The bridge still carries significant traffic daily, connecting communities and supporting commerce across a region that depends heavily on road transport. Its design, while not as flashy as some newer cable-stayed or suspension bridges, is solid and functional—built to serve rather than to dazzle.

In a list full of record-breakers and headline-grabbers, the Liuguanghe Bridge is a quiet reminder that good infrastructure doesn’t need to be the tallest in the room to matter.

Royal Gorge Bridge, USA

© Royal Gorge Bridge & Park

Built in 1929, the Royal Gorge Bridge had one job: to wow people. It was constructed purely as a tourist attraction, which makes it almost unique on this list.

While every other bridge here was built to solve a transportation problem, this one was designed from day one to give visitors the thrill of standing 291 meters above the Arkansas River in Colorado—and it still delivers that thrill nearly a century later.

For 74 years, it held the title of the world’s highest bridge, a record it kept until Chinese construction surged in the early 2000s. That’s an extraordinary run for any structure, let alone one built in the era of horse-drawn vehicles.

The wooden deck planks creak underfoot, the wind picks up in the gorge, and the river looks impossibly far below—it’s a fully immersive experience.

Today, the bridge is part of Royal Gorge Bridge and Amusement Park, a full tourist destination that includes zip lines, gondolas, and other attractions. Pedestrians can walk across the bridge and peer down through the wooden slats at the river below.

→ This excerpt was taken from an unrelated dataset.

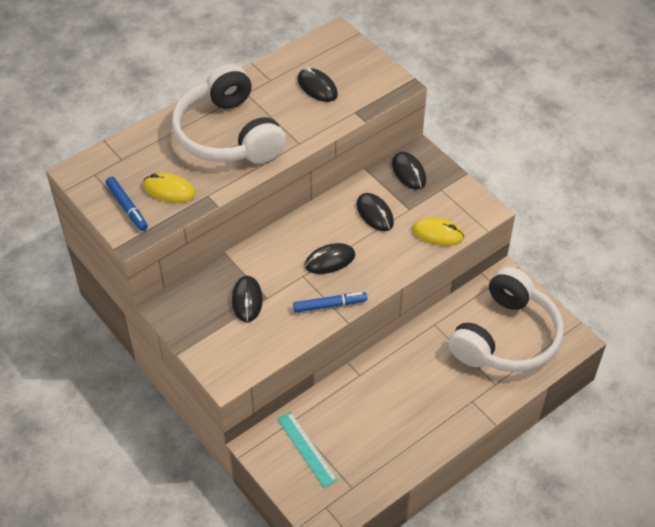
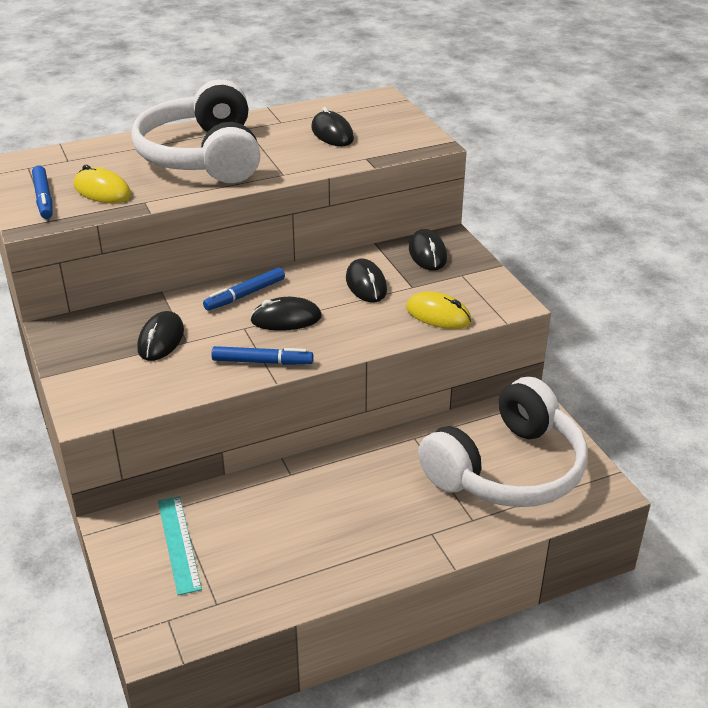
camera: 15 degrees right, 15 degrees down
none -> blue marker [203,267,285,311]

It remains the highest bridge in the United States and one of the most visited bridges in North America. Few tourist attractions have this kind of staying power.

Millau Viaduct, France

© Viaduc de Millau

If bridges had a fashion week, the Millau Viaduct would close every show. Designed by architect Norman Foster and engineer Michel Virlogeux, this French masterpiece crosses the Tarn Valley in southern France with a style that no other bridge on this list can match.

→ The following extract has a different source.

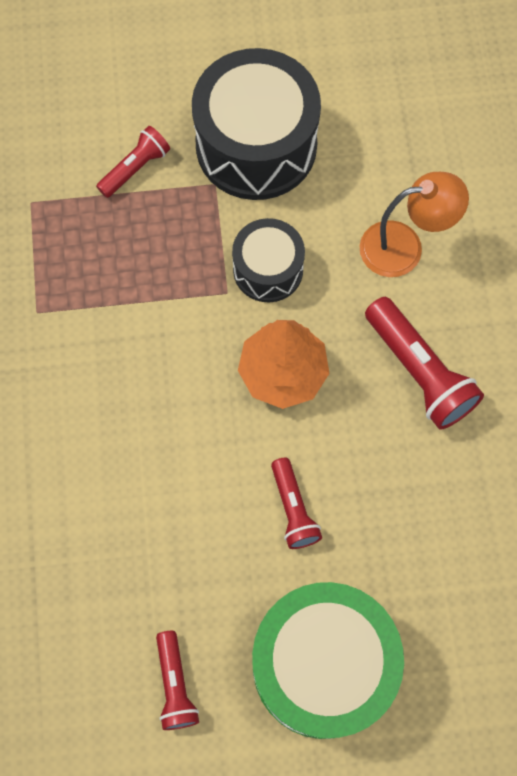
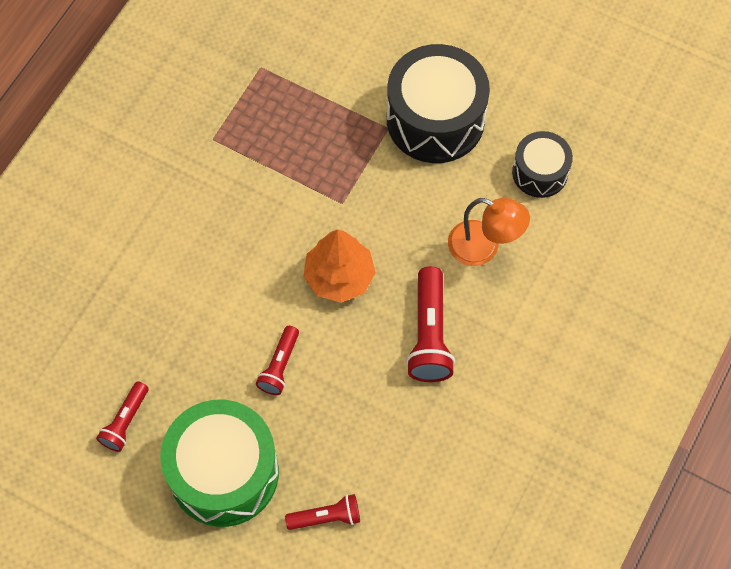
camera: 35 degrees right, 5 degrees down
red flashlight [96,126,170,198] -> red flashlight moved to [285,494,360,530]
black drum [232,218,305,302] -> black drum moved to [512,131,573,198]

At 277 meters above the valley floor, it’s also genuinely high—though it’s better known for the soaring height of its pylons, which push the total structure even higher.

Opened in 2004, the Millau Viaduct was immediately celebrated as one of the greatest engineering achievements of its era. It replaced a notoriously congested route through the valley town of Millau, where summer holiday traffic would back up for hours.

Drivers who once sat in those jams now glide above the clouds at highway speed—a dramatic upgrade by any measure.

The viaduct stretches 2.46 kilometers across the valley, supported by seven slender concrete pylons that give it an almost weightless appearance from a distance. On misty mornings, the deck sits above the cloud layer while the valley below disappears entirely into white fog.

France turned what could have been a purely functional project into something genuinely beautiful—proof that engineering and artistry don’t have to be separate conversations.